# START OF Passage

Vancouver Divorce FAQ
How much does a divorce lawyer cost in Vancouver?
Most people want to know the costs of a divorce lawyer upfront but it depends on multiple factors—some of which are in your control and others that are not.
The single most important factor is likely to be whether you and your spouse agree on the key terms of the divorce. Typically, disputes arise over child custody, child support, spousal support and marital property division. If a divorce lawyer must collaborate or mediate a resolution between you and your spouse, the costs will rise because of the amount of time required.
If your lawyer handles all related issues, such as filing forms and paperwork with the courts, this will also increase charges.
Generally speaking, divorces between couples with children cost more than simpler divorces where property division and spousal support are the main elements to decide.
At a minimum, expect to pay $1,000-$1,500 if you hire a divorce lawyer. But, with an hourly rate of between $200 and $650 in Vancouver, it can quickly increase in the event of complications.
Generally speaking, the more experienced the lawyer, the higher the hourly rate. In complicated divorces, experience can count for a lot. However, if your divorce is relatively straightforward, with few outstanding issues, you do not need to hire a lawyer with 30 years of courtroom experience.
Other factors affecting total legal costs apart from the lawyer’s hourly rate and the level of conflict/dispute include the following:
- Whether experts need to be brought into the case, e.g., business valuators, property appraisers, psychologists, etc.
- The willingness of the parties to resolve matters out of court—generally, an attitude of compromise will help matters get solved quicker.
- How organized you are—a couple with well-organized finances, timelines, and the required documentation makes less work for a divorce lawyer (and lower fees).
Couples who agree on all matters can file for an uncontested divorce. Arranging this yourself incurs some standard court fees but you may save legal costs.
There are two separate court fees for divorce in Vancouver:
- $210 to file documents, and
- $80 when you make the final application
You may also incur costs for hiring a process server to serve documents on your spouse, swearing affidavits in front of a notary, getting a certified copy of your marriage certificate, translations into English, and ordering a Certificate of Divorce.
Bear in mind that many uncontested divorces still develop disputes—and divorce is never truly uncontested until both spouses agree to sign a separation agreement.
How long does it take to get a divorce in Vancouver?
Divorces in Vancouver take time and there is no getting around that fact. For starters, there are some mandatory requirements before you can even apply for a divorce, which can slow things down:
- You or your spouse must have lived in BC for at least a year, and
- You must usually have lived separately from your spouse for at least a year
While you can apply to the court for a divorce at any point after you separate, it cannot be granted by law until you have been separated for at least one year—if you are applying on the grounds of an irretrievably broken marriage.
You will be expected to prove that your marriage has broken beyond repair. You must also have made reasonable arrangements for your children and all matters between you must be resolved before a judge will sign the divorce order.
After that date, you must wait a further 31 days and, if no appeal is made, you are then considered legally divorced.
Can a spouse sue for adultery in Vancouver?
The vast majority of divorces in Vancouver are “no-fault” divorces where no blame is apportioned to either party for the breakdown of the marriage.
Divorce on the grounds of adultery or cruelty used to be possible but rarely happens now. Most judges will not consider the conduct of the other party in divorces unless it impacts the ability to parent a child.
Adultery may also impact negotiations when opposing lawyers collaborate on a separation agreement. A good lawyer may be able to negotiate a more generous settlement for a client based on the wrongdoings of the other party.

# END OF Passage

→ Goal 1:
Restate the paragraph of the divorce FAQ that begins "The single most important factor" as a short bulleted list, keeping its main facts.
→ Goal 2:
Duplicate the part of the divorce FAQ starting with "Can a spouse" and going on through "of the marriage.".
→ Goal 3:
The sentence of the divorce FAQ that begins "You may also incur costs" names several possible additional costs. List each one.
The records are not needed for any of this work.

# START OF Information supplied

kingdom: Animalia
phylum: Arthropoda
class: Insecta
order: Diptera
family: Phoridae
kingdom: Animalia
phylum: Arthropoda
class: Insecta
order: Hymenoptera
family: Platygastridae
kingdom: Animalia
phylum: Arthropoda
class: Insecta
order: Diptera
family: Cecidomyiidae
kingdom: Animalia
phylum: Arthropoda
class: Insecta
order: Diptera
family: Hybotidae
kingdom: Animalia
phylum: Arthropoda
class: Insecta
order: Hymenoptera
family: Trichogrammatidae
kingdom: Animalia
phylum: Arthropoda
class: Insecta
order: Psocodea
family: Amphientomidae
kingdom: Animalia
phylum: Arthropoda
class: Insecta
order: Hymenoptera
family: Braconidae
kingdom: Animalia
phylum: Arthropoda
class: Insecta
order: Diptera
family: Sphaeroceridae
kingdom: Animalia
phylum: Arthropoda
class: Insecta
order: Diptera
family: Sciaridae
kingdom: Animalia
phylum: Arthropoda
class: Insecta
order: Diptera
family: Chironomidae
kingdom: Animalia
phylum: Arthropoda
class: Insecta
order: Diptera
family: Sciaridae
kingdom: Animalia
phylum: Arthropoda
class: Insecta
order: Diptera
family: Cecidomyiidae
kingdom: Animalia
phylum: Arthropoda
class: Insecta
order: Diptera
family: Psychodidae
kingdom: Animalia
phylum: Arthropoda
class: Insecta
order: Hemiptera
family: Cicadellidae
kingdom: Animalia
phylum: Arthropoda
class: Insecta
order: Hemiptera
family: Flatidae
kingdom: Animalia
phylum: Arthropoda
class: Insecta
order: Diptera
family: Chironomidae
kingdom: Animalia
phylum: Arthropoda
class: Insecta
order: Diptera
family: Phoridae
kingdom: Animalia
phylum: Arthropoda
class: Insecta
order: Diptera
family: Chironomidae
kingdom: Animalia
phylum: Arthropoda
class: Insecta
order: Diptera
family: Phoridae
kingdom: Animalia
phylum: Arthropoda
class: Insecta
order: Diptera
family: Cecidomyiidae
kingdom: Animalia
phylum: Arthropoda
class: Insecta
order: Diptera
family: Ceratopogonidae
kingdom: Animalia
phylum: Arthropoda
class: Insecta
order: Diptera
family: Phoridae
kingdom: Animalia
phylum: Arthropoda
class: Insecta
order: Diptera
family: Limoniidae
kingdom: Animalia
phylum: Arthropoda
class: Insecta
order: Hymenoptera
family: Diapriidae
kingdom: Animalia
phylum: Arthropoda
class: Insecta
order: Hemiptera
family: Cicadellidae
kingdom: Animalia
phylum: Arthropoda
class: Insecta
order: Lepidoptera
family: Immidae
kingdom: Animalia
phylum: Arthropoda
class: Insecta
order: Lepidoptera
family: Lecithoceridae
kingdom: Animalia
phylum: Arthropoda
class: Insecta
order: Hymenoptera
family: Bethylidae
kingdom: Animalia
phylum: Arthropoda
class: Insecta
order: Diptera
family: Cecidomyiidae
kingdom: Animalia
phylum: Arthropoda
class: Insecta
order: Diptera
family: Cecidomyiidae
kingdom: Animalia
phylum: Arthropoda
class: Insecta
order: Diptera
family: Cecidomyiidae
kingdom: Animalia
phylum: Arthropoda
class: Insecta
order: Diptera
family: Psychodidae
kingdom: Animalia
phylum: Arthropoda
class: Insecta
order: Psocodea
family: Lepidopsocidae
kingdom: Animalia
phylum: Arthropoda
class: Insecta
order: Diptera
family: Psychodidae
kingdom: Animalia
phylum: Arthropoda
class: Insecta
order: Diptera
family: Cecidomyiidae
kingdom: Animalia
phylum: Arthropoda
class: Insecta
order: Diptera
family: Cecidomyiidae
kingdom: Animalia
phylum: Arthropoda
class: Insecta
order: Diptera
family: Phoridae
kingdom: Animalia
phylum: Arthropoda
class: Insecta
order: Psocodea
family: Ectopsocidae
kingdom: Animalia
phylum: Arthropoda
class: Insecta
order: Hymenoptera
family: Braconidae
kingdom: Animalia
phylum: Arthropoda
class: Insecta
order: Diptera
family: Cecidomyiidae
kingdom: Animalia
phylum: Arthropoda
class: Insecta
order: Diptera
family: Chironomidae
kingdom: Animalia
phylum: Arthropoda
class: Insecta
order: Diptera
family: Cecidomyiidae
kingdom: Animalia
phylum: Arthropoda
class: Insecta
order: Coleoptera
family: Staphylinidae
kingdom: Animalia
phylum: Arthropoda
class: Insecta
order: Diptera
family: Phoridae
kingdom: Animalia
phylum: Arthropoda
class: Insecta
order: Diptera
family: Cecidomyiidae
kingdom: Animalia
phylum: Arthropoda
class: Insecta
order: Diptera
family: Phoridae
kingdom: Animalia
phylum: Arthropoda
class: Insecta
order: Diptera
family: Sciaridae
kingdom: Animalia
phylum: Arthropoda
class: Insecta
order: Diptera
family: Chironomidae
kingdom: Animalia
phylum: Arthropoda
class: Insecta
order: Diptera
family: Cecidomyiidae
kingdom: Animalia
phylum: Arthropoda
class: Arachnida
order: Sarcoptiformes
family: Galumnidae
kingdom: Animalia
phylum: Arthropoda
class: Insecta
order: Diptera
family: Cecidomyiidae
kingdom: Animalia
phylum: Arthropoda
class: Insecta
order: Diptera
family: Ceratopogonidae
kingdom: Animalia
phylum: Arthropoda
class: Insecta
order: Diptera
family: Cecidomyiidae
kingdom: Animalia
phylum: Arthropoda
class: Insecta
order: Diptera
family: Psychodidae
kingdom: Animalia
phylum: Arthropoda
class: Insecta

# END OF Information supplied

→ Finished answer 1:
- Whether the spouses agree on the key terms is likely the most important cost factor.
- Disputes usually involve child custody, child support, spousal support and marital property division.
- Costs rise if a lawyer has to collaborate or mediate a resolution between the spouses, because of the time this takes.

→ Finished answer 2:
Can a spouse sue for adultery in Vancouver?
The vast majority of divorces in Vancouver are “no-fault” divorces where no blame is apportioned to either party for the breakdown of the marriage.

→ Finished answer 3:
- Hiring a process server to serve documents on your spouse
- Swearing affidavits in front of a notary
- Getting a certified copy of your marriage certificate
- Translations into English
- Ordering a Certificate of Divorce